If you have not eaten at Arpège since the 2024 plant-based pivot, the booking is the most consequential single restaurant decision you can make in Paris in 2026.
Verification
Filed against the following sources, last verified on June 3, 2026. The desk re-checks the source URLs on every dated modification of the piece.
- https://www.alain-passard.com/en/
- https://guide.michelin.com/en/ile-de-france/paris/restaurant/arpege
- https://www.veganfoodandliving.com/news/french-chef-michelin-star-paris-restaurant-plant-based-vegan/
- https://www.forksoverknives.com/restaurants/michelin-starred-arpege-paris-goes-mostly-vegan-overnight/
- https://www.greenqueen.com.hk/three-michelin-star-restaurant-arpege-vegan-plant-based-alain-passard/
Standing Questions
- Where is Arpège exactly and how do I reach it?
- Arpège occupies 84 rue de Varenne in the 7th arrondissement, on the south side of the street between rue de Bourgogne and boulevard des Invalides. The closest metro is Varenne on line 13, a two-minute walk east. The Musée Rodin is two blocks west, the Hôtel des Invalides is three blocks south. The building has a small understated facade in the 7th arrondissement classical style — limestone, with a single wooden door and a small brass plaque reading 'Arpège' at eye level. There is no exterior signage beyond the plaque.
- What does the plant-based menu actually look like?
- Since July 2024, the menu has been entirely free of animal protein, fish, eggs, dairy, and honey. The kitchen runs two formats — a seven-course lunch tasting at EUR 260 and a twelve-course dinner tasting at EUR 420 — both built around vegetables, fruit, herbs, flowers, and grain. Passard sources from three estate kitchen gardens that he has operated since the early 2000s: Fillé-sur-Sarthe (Loire Valley, the largest at six hectares), Le Bois-Giroult (Eure, the second garden at four hectares), and a small biodynamic plot in the Bay of Mont-Saint-Michel. The menu rotates daily based on what arrives at the kitchen each morning from the gardens. Headline standing dishes include the 'jardiniere' (a presentation of approximately twenty separate vegetable preparations on a single large plate) and the kitchen's signature carrot tartare.
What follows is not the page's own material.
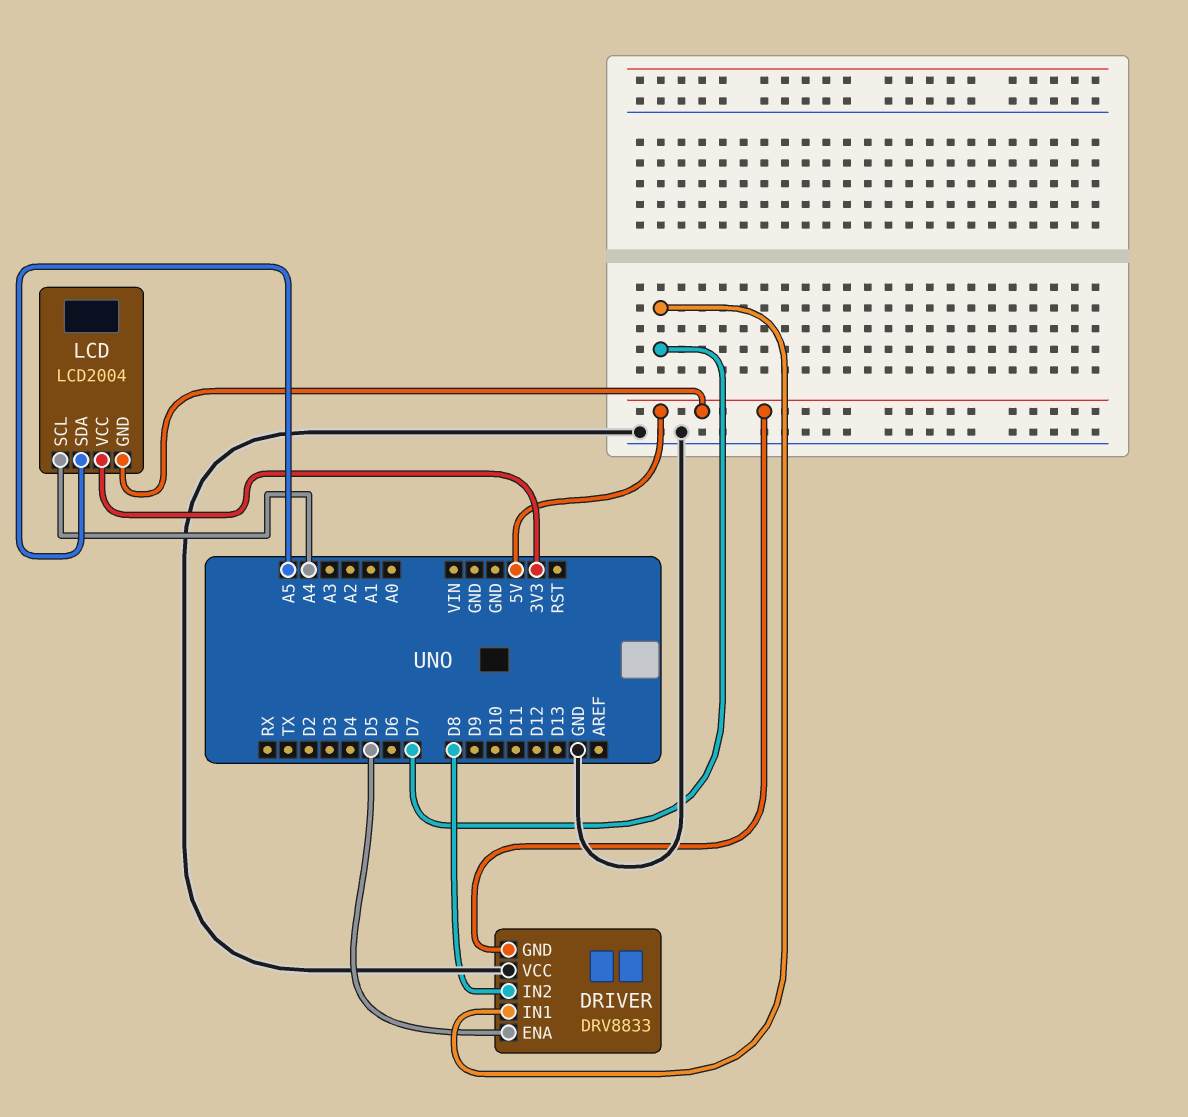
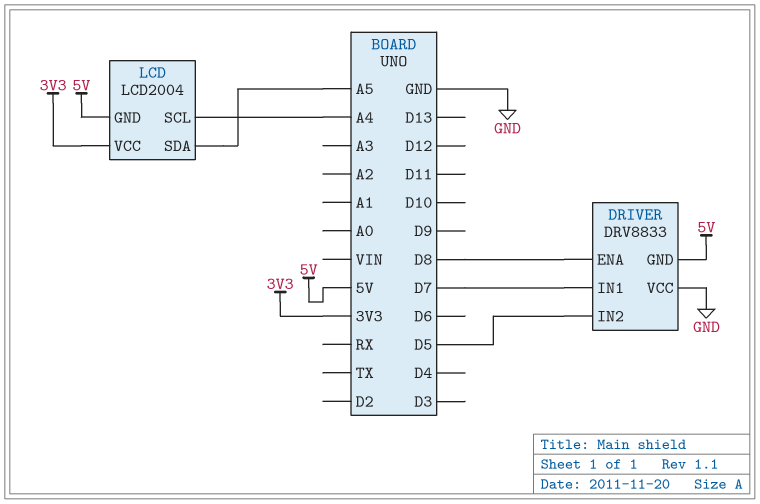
DRIVER pin ENA: D5 -> D8
DRIVER pin IN2: D8 -> D5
- Is the three-star status secure given the plant-based pivot?
- Yes, as of the 2026 France guide. Michelin reconfirmed the three-star designation in the 2025 and 2026 guides following the July 2024 menu announcement. The decision was watched closely in the French food press — Arpège is the first Western three-star kitchen to operate on a fully plant-based menu, and the question of whether Michelin would maintain the rating was a live debate during 2024-2025. The maintained rating is, in my reading, a deliberate signal from the Michelin France team that the third star rewards cooking quality rather than ingredient category, and that a fully plant-based kitchen can meet the third-star standard.
- How do I book and how far ahead?
- Reservations open four months in advance via the restaurant's own website. The booking window opens on the first of each month for the month four months ahead — bookings for August 2026 opened on 1 April 2026 at 10:00 Paris time and were fully allocated within thirty minutes for prime dinner windows. Lunch is more achievable inside thirty days. A deposit of EUR 100 per guest is taken at booking. Cancellation is permitted up to forty-eight hours before service for a full refund. The kitchen is closed Saturdays and Sundays — Arpège operates Monday through Friday lunch and dinner.
- Is the meal worth the price given the all-vegetable format?
- Yes if you accept the premise that the highest expression of vegetable cookery is at this price point a comparable proposition to the highest expression of seafood or meat cookery. Passard's technical command of vegetable preparation — the slow cooks, the layered fermentations, the precise glazes — is the deepest of any chef in the world at this moment. The cooking is genuinely the work of a three-star kitchen, applied to a category that no other three-star kitchen organises around. The meal is worth the price if you want to taste the most fully developed vegetable cookery in the world; it is not worth the price if you are expecting the comfort of a conventional three-star French menu.